> What to work on:
Where the records below have a line with "решение", that line is to be copied.

> Exercise data:

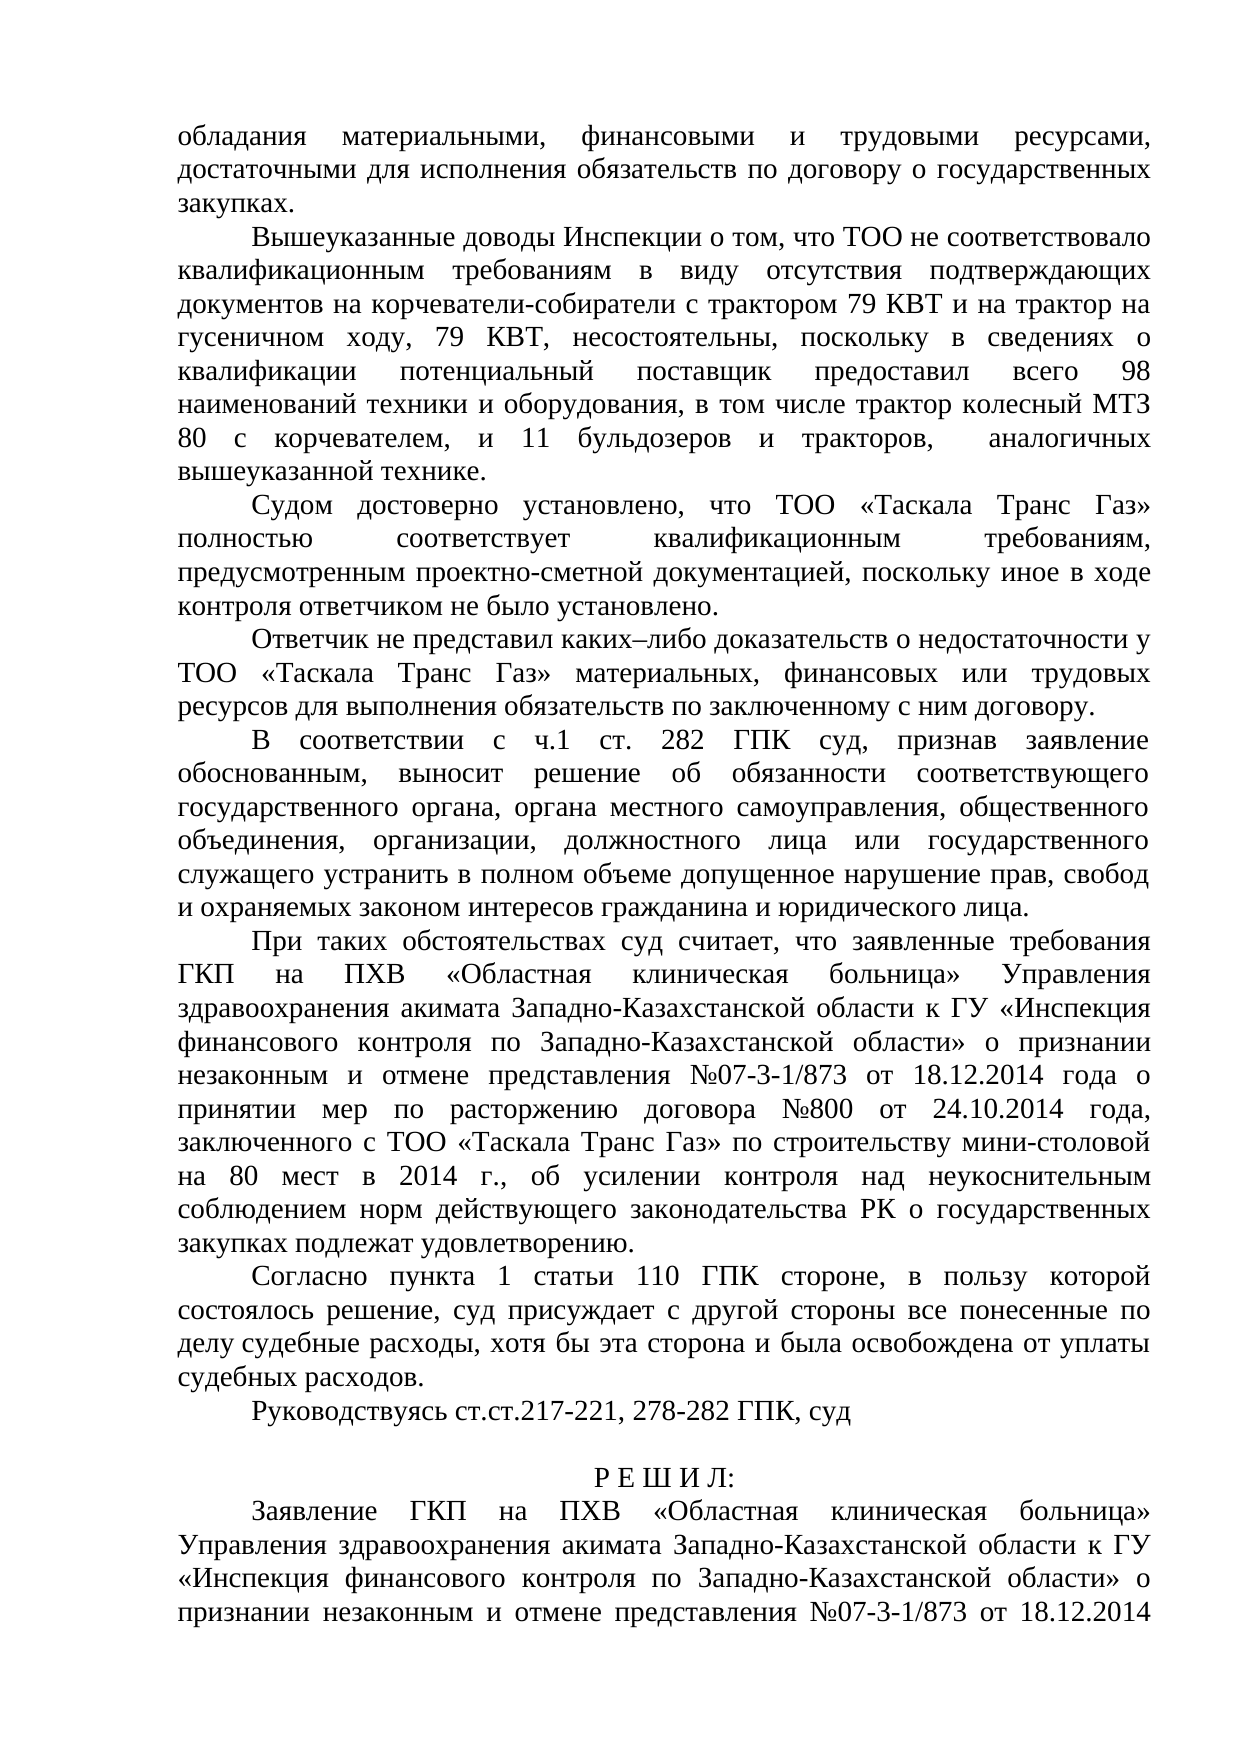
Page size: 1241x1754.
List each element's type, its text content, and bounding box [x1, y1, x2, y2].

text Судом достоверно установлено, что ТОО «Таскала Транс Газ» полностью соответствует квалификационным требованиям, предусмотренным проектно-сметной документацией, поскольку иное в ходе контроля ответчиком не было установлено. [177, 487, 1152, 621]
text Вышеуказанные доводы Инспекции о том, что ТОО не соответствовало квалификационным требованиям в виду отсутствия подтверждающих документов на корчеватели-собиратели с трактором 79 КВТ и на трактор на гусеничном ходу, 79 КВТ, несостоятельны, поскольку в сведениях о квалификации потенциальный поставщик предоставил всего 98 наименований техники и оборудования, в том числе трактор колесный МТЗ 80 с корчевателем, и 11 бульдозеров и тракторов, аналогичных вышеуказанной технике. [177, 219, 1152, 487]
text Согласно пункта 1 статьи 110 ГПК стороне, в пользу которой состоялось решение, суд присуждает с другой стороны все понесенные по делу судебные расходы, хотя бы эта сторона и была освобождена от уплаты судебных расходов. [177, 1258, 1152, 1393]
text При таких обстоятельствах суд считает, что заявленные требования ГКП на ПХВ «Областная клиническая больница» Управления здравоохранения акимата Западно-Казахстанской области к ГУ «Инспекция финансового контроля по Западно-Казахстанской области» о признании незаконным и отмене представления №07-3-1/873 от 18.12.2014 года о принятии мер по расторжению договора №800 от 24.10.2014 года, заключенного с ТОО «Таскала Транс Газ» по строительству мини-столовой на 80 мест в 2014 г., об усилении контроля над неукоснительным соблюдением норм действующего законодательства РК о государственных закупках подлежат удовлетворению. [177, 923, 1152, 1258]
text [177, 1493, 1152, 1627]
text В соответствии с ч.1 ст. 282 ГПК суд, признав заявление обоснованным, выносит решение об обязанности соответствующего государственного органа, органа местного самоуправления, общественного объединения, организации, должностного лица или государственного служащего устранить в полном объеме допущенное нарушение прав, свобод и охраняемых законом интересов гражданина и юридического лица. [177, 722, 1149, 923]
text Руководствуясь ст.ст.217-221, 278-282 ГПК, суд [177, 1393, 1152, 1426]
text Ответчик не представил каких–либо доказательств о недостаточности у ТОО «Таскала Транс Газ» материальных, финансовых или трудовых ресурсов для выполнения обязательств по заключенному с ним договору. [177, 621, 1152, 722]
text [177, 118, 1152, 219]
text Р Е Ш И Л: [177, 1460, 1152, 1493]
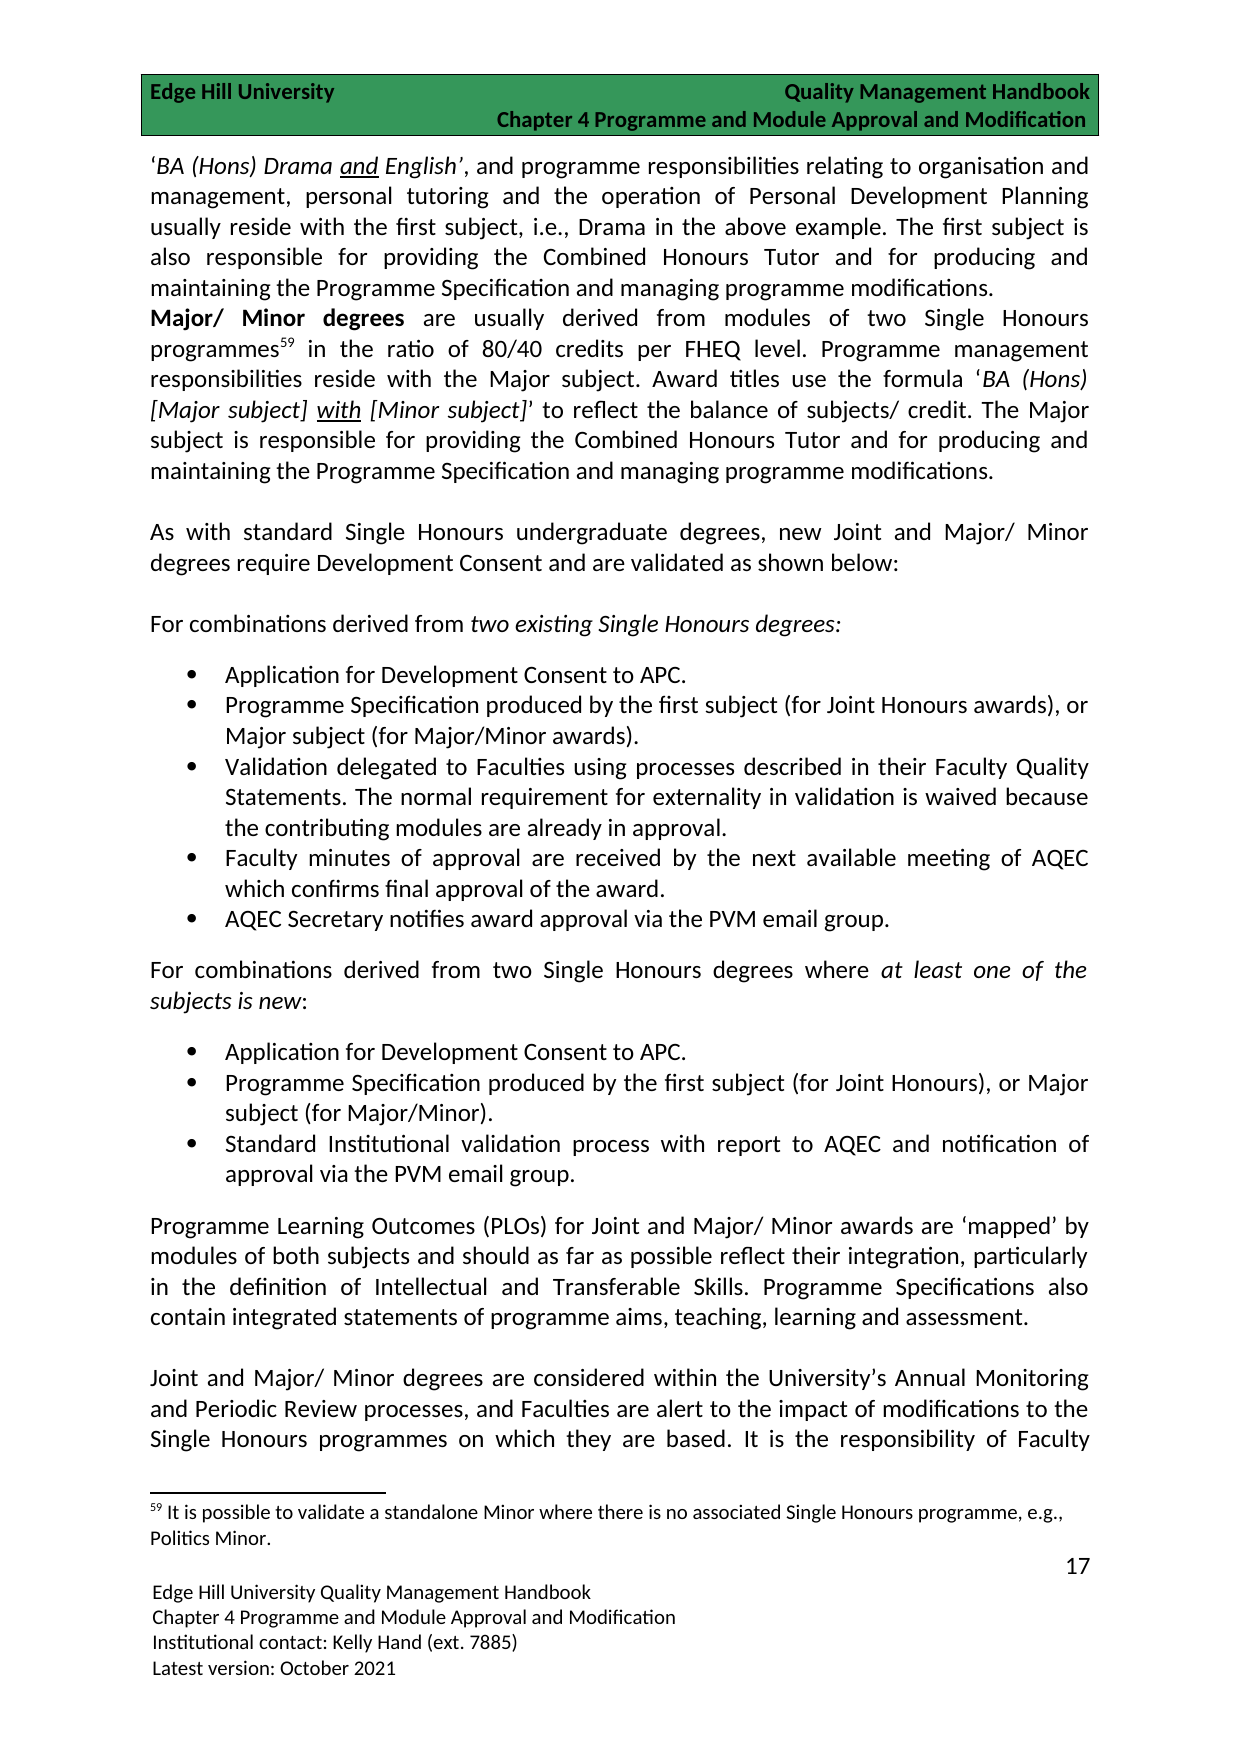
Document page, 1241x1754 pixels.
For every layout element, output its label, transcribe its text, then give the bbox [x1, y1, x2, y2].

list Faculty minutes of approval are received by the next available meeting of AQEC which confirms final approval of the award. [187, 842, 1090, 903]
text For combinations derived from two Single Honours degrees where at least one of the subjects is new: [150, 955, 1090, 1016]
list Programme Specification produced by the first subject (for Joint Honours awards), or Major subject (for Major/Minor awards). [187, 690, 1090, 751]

> Written solution:
text Согласно пункта 1 статьи 110 ГПК стороне, в пользу которой состоялось решение, суд присуждает с другой стороны все понесенные по делу судебные расходы, хотя бы эта сторона и была освобождена от уплаты судебных расходов. [177, 1258, 1152, 1393]
text В соответствии с ч.1 ст. 282 ГПК суд, признав заявление обоснованным, выносит решение об обязанности соответствующего государственного органа, органа местного самоуправления, общественного объединения, организации, должностного лица или государственного служащего устранить в полном объеме допущенное нарушение прав, свобод и охраняемых законом интересов гражданина и юридического лица. [177, 722, 1149, 923]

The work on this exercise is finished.